:: INSTRUCTIONS FOR THE TASK ::
Print the records again, character for character.
[DATASET ENTRIES — start]
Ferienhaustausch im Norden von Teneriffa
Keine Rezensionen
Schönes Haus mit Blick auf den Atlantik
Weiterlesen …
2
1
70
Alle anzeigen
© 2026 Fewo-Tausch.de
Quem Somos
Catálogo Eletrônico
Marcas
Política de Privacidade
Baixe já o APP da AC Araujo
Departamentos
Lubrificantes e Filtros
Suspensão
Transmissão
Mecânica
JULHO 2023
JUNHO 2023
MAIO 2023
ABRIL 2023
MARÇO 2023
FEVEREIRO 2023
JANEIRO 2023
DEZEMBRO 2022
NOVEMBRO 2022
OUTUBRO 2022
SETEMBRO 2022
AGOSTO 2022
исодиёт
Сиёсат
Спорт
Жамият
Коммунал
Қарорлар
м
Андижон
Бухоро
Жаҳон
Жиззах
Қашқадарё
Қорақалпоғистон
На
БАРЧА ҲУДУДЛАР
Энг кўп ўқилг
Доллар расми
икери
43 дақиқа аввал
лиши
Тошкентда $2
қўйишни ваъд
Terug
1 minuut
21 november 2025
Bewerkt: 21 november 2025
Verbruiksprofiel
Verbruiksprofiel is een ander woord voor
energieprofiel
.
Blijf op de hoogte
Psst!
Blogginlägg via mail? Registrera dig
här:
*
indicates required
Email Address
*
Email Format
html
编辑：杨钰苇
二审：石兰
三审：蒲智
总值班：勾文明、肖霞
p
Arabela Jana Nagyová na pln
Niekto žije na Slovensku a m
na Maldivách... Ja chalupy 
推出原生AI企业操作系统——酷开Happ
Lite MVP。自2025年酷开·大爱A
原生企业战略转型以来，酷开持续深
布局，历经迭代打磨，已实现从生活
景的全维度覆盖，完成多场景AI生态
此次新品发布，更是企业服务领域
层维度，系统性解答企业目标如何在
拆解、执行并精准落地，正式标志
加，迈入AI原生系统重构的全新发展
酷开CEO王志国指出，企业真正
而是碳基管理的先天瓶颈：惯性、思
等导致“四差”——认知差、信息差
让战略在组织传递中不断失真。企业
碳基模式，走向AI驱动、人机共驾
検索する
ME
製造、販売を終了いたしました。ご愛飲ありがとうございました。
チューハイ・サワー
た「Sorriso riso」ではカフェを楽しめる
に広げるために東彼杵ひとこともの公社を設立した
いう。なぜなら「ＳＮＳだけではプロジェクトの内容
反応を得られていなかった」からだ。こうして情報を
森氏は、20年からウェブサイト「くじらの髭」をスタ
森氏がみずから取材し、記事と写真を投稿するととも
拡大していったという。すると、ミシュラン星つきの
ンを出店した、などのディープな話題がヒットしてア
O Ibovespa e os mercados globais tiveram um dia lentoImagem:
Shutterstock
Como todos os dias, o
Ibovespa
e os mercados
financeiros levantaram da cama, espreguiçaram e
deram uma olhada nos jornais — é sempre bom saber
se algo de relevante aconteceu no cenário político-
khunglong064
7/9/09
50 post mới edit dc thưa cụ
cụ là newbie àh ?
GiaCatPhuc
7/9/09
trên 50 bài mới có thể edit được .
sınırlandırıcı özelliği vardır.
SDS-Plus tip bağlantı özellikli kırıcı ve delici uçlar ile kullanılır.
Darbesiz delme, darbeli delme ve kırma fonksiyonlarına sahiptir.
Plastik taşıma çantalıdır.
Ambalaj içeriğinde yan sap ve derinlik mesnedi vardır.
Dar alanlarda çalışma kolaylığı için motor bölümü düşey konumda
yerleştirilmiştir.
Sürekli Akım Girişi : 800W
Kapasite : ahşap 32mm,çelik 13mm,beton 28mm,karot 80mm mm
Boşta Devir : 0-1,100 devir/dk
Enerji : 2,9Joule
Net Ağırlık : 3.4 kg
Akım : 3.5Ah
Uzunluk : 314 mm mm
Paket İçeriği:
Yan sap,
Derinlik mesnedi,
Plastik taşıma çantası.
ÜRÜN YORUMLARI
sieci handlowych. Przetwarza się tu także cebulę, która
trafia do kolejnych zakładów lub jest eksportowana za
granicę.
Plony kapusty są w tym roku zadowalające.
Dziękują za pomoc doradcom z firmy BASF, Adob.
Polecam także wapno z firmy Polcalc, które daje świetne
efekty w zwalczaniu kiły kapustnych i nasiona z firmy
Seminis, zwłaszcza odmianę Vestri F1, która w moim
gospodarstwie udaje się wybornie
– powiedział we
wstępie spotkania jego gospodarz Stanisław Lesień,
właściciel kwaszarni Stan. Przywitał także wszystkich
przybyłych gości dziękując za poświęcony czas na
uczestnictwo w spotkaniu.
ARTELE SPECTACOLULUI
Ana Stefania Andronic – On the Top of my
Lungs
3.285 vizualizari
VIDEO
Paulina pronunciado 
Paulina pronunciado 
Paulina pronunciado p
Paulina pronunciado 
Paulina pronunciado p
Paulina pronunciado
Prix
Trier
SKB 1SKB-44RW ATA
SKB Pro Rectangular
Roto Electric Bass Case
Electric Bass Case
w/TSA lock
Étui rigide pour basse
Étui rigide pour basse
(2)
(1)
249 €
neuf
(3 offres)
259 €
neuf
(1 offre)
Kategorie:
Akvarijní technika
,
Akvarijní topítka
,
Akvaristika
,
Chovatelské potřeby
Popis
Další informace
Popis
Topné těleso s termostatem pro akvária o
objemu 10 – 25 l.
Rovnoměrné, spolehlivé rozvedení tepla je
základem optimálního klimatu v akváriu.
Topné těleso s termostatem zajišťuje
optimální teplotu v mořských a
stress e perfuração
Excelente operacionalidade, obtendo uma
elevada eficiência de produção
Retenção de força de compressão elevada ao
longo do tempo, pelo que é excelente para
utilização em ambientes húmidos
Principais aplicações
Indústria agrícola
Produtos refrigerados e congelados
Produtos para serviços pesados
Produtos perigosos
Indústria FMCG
[DATASET ENTRIES — finish]
:: ANSWER FOR THIS EXERCISE ::
Ferienhaustausch im Norden von Teneriffa
Keine Rezensionen
Schönes Haus mit Blick auf den Atlantik
Weiterlesen …
2
1
70
Alle anzeigen
© 2026 Fewo-Tausch.de
Quem Somos
Catálogo Eletrônico
Marcas
Política de Privacidade
Baixe já o APP da AC Araujo
Departamentos
Lubrificantes e Filtros
Suspensão
Transmissão
Mecânica
JULHO 2023
JUNHO 2023
MAIO 2023
ABRIL 2023
MARÇO 2023
FEVEREIRO 2023
JANEIRO 2023
DEZEMBRO 2022
NOVEMBRO 2022
OUTUBRO 2022
SETEMBRO 2022
AGOSTO 2022
исодиёт
Сиёсат
Спорт
Жамият
Коммунал
Қарорлар
м
Андижон
Бухоро
Жаҳон
Жиззах
Қашқадарё
Қорақалпоғистон
На
БАРЧА ҲУДУДЛАР
Энг кўп ўқилг
Доллар расми
икери
43 дақиқа аввал
лиши
Тошкентда $2
қўйишни ваъд
Terug
1 minuut
21 november 2025
Bewerkt: 21 november 2025
Verbruiksprofiel
Verbruiksprofiel is een ander woord voor
energieprofiel
.
Blijf op de hoogte
Psst!
Blogginlägg via mail? Registrera dig
här:
*
indicates required
Email Address
*
Email Format
html
编辑：杨钰苇
二审：石兰
三审：蒲智
总值班：勾文明、肖霞
p
Arabela Jana Nagyová na pln
Niekto žije na Slovensku a m
na Maldivách... Ja chalupy 
推出原生AI企业操作系统——酷开Happ
Lite MVP。自2025年酷开·大爱A
原生企业战略转型以来，酷开持续深
布局，历经迭代打磨，已实现从生活
景的全维度覆盖，完成多场景AI生态
此次新品发布，更是企业服务领域
层维度，系统性解答企业目标如何在
拆解、执行并精准落地，正式标志
加，迈入AI原生系统重构的全新发展
酷开CEO王志国指出，企业真正
而是碳基管理的先天瓶颈：惯性、思
等导致“四差”——认知差、信息差
让战略在组织传递中不断失真。企业
碳基模式，走向AI驱动、人机共驾
検索する
ME
製造、販売を終了いたしました。ご愛飲ありがとうございました。
チューハイ・サワー
た「Sorriso riso」ではカフェを楽しめる
に広げるために東彼杵ひとこともの公社を設立した
いう。なぜなら「ＳＮＳだけではプロジェクトの内容
反応を得られていなかった」からだ。こうして情報を
森氏は、20年からウェブサイト「くじらの髭」をスタ
森氏がみずから取材し、記事と写真を投稿するととも
拡大していったという。すると、ミシュラン星つきの
ンを出店した、などのディープな話題がヒットしてア
O Ibovespa e os mercados globais tiveram um dia lentoImagem:
Shutterstock
Como todos os dias, o
Ibovespa
e os mercados
financeiros levantaram da cama, espreguiçaram e
deram uma olhada nos jornais — é sempre bom saber
se algo de relevante aconteceu no cenário político-
khunglong064
7/9/09
50 post mới edit dc thưa cụ
cụ là newbie àh ?
GiaCatPhuc
7/9/09
trên 50 bài mới có thể edit được .
sınırlandırıcı özelliği vardır.
SDS-Plus tip bağlantı özellikli kırıcı ve delici uçlar ile kullanılır.
Darbesiz delme, darbeli delme ve kırma fonksiyonlarına sahiptir.
Plastik taşıma çantalıdır.
Ambalaj içeriğinde yan sap ve derinlik mesnedi vardır.
Dar alanlarda çalışma kolaylığı için motor bölümü düşey konumda
yerleştirilmiştir.
Sürekli Akım Girişi : 800W
Kapasite : ahşap 32mm,çelik 13mm,beton 28mm,karot 80mm mm
Boşta Devir : 0-1,100 devir/dk
Enerji : 2,9Joule
Net Ağırlık : 3.4 kg
Akım : 3.5Ah
Uzunluk : 314 mm mm
Paket İçeriği:
Yan sap,
Derinlik mesnedi,
Plastik taşıma çantası.
ÜRÜN YORUMLARI
sieci handlowych. Przetwarza się tu także cebulę, która
trafia do kolejnych zakładów lub jest eksportowana za
granicę.
Plony kapusty są w tym roku zadowalające.
Dziękują za pomoc doradcom z firmy BASF, Adob.
Polecam także wapno z firmy Polcalc, które daje świetne
efekty w zwalczaniu kiły kapustnych i nasiona z firmy
Seminis, zwłaszcza odmianę Vestri F1, która w moim
gospodarstwie udaje się wybornie
– powiedział we
wstępie spotkania jego gospodarz Stanisław Lesień,
właściciel kwaszarni Stan. Przywitał także wszystkich
przybyłych gości dziękując za poświęcony czas na
uczestnictwo w spotkaniu.
ARTELE SPECTACOLULUI
Ana Stefania Andronic – On the Top of my
Lungs
3.285 vizualizari
VIDEO
Paulina pronunciado 
Paulina pronunciado 
Paulina pronunciado p
Paulina pronunciado 
Paulina pronunciado p
Paulina pronunciado
Prix
Trier
SKB 1SKB-44RW ATA
SKB Pro Rectangular
Roto Electric Bass Case
Electric Bass Case
w/TSA lock
Étui rigide pour basse
Étui rigide pour basse
(2)
(1)
249 €
neuf
(3 offres)
259 €
neuf
(1 offre)
Kategorie:
Akvarijní technika
,
Akvarijní topítka
,
Akvaristika
,
Chovatelské potřeby
Popis
Další informace
Popis
Topné těleso s termostatem pro akvária o
objemu 10 – 25 l.
Rovnoměrné, spolehlivé rozvedení tepla je
základem optimálního klimatu v akváriu.
Topné těleso s termostatem zajišťuje
optimální teplotu v mořských a
stress e perfuração
Excelente operacionalidade, obtendo uma
elevada eficiência de produção
Retenção de força de compressão elevada ao
longo do tempo, pelo que é excelente para
utilização em ambientes húmidos
Principais aplicações
Indústria agrícola
Produtos refrigerados e congelados
Produtos para serviços pesados
Produtos perigosos
Indústria FMCG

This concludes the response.